Los datos del desgaste profesional son elocuentes. Aunque los índices de agotamiento médico muestran cierta mejora desde los peores momentos de la pandemia, las cifras siguen siendo alarmantes. Más de cuatro de cada diez médicos reportan al menos un síntoma de burnout. En medicina de emergencia, medicina familiar y atención primaria, las especialidades que funcionan como primera línea de contacto con el sistema de salud, la tasa trepa al 50% o más. No es solo fatiga física; es fatiga moral. Es el agotamiento de quien estudió diez años para aliviar el sufrimiento humano y terminó convertido en un operador de sistemas informáticos al servicio de estructuras que muchas veces le son ajenas.
El resultado es el éxodo silencioso. Las residencias de clínica médica y pediatría quedan vacantes. Los jóvenes miran el espejo de sus maestros —cansados, mal pagos, desdibujados entre pantallas— y eligen otros caminos. Según encuestas recientes, más de un cuarto de los médicos ha considerado retirarse anticipadamente por burnout.

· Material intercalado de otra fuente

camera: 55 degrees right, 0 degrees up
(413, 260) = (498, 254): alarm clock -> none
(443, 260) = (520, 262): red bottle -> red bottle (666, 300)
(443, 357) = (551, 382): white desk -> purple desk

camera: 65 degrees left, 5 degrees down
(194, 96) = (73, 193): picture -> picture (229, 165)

Los que se quedan, muchas veces lo hacen a costa de su salud mental.
Asistimos a una transformación profunda del acto médico. Si no recuperamos el valor del tiempo, si no devolvemos al profesional la dignidad de un honorario justo y la libertad de soltar el mouse para volver a tocar el hombro del que sufre, la medicina corre el riesgo de convertirse en un sistema de alta tecnología —capaz de logros diagnósticos y terapéuticos antes impensados— pero habitado por una profunda orfandad humana.
Pero este proceso no es irreversible. Requiere decisiones concretas: rediseñar los sistemas de registro para que acompañen y no interfieran en la consulta; reducir la carga administrativa innecesaria; establecer tiempos mínimos de atención compatibles con la calidad asistencial; jerarquizar el honorario médico como condición estructural del acto clínico; y formar a las nuevas generaciones en el equilibrio entre tecnología y presencia humana.

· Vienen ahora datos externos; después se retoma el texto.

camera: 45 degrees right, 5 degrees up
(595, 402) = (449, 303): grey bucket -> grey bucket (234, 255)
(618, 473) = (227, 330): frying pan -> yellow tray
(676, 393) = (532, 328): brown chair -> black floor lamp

Hace cuarenta años, el estetoscopio era un puente. Hoy, entre el médico y el paciente, se extiende un abismo de minutos y pantallas. La tarea de nuestro tiempo no es renunciar a la tecnología, sino domesticarla: ponerla nuevamente al servicio del encuentro humano. Porque en ese encuentro —y no en el algoritmo— sigue residiendo el núcleo irreemplazable de la medicina.
* El autor es médico cardiólogo y profesor universitario.